Machine Learning Going Through a Phase

May 10, 2017

People think that machine learning is like an algorithm magic wand.   It works by some writing the algorithmic code, popping in the data, and the computer learns how to do a task.  It is not that easy.  The Bitext blog reveals that machine learning needs assistance in the post, “How Phrase Structure Can Help Machine Learning For Text Analysis.”

Machine learning techniques used for text analysis are not that accurate.  The post explains that instead of learning the meaning of words in a sentence according to its structure, all the words are tossed into a bag and translated individually.  The context and meaning are lost.  A real world example is Chinese and Japanese because they use kanji (pictorial symbols representing words).   Chinese and Japanese are two languages, where a kanji’s meaning changes based on the context.  The result is that both languages have a lot of puns and are a nightmare for text analytics.

As you can imagine there are problems in Germanic and Latin-based languages too:

Ignoring the structure of a sentence can lead to various types of analysis problems.

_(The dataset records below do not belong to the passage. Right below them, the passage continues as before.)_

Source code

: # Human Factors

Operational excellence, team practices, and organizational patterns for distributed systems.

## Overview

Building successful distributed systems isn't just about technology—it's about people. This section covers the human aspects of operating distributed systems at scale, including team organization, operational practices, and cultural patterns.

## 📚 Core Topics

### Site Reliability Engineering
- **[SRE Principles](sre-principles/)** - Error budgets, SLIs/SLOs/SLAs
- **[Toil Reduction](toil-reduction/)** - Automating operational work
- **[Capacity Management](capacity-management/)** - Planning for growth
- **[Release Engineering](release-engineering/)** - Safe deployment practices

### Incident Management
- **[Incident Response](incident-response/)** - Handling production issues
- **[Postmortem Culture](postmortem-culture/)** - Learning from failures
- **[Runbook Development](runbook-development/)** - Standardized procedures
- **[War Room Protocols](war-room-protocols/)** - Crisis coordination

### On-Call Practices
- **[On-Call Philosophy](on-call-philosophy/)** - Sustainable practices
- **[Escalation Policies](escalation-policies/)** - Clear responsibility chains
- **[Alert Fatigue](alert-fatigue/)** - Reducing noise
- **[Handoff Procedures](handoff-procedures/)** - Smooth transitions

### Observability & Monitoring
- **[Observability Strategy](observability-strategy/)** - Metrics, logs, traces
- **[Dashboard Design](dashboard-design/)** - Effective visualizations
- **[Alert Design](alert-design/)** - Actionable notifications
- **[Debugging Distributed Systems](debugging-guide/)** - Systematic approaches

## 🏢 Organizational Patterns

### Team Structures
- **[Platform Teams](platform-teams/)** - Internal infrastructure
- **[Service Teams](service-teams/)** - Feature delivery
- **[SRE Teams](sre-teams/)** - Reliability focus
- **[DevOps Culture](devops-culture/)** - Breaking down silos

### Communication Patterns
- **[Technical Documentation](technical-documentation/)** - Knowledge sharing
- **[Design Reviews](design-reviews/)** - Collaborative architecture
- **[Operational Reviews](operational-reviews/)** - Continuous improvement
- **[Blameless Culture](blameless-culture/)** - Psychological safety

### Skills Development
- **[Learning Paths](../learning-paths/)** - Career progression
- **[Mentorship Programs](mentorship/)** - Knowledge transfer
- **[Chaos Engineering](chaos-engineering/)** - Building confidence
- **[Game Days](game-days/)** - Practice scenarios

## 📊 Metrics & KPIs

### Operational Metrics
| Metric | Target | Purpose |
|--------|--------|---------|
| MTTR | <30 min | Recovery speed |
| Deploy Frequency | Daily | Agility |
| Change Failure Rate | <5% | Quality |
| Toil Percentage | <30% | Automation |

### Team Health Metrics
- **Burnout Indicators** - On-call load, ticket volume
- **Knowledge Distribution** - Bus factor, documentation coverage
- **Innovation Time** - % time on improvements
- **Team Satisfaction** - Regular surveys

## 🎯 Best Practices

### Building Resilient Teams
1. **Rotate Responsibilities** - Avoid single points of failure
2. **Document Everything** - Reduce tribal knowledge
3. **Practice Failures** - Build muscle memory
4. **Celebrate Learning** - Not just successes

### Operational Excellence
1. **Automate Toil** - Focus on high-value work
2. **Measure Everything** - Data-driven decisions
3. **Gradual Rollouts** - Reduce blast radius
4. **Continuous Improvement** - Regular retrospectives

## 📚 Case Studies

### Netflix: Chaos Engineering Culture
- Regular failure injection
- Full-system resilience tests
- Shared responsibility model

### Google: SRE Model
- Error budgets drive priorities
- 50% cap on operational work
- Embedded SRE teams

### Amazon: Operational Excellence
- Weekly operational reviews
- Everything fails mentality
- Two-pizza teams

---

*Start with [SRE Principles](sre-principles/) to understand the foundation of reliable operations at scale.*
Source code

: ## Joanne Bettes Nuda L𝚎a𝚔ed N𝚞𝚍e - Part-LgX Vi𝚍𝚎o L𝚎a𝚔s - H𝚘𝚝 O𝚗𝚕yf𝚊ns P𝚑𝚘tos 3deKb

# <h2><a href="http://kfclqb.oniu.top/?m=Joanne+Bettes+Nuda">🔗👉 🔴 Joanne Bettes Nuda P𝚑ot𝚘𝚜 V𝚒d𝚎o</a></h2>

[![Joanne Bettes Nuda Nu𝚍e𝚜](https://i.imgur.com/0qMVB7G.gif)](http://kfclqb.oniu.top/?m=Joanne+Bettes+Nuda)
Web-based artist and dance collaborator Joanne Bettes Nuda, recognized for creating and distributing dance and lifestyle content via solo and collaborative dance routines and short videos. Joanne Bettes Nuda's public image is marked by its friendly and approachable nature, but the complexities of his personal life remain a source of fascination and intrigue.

The most common one is incorrectly assigning similarity to two unrelated phrases such as Social Security in the Media” and “Security in Social Media” just because they use the same words (although with a different structure).

Besides, this approach has stronger effects for certain types of “special” words like “not” or “if”. In a sentence like “I would recommend this phone if the screen was bigger”, we don’t have a recommendation for the phone, but this could be the output of many text analysis tools, given that we have the words “recommendation” and “phone”, and given that the connection between “if” and “recommend” is not detected.

If you rely solely on the “bag of words” approach for text analysis the problems only get worse.  That is why it phrase structure is very important for text and sentiment analysis.  Bitext incorporates phrase structure and other techniques in their analytics platform used by a large search engine company and another tech company that likes fruit.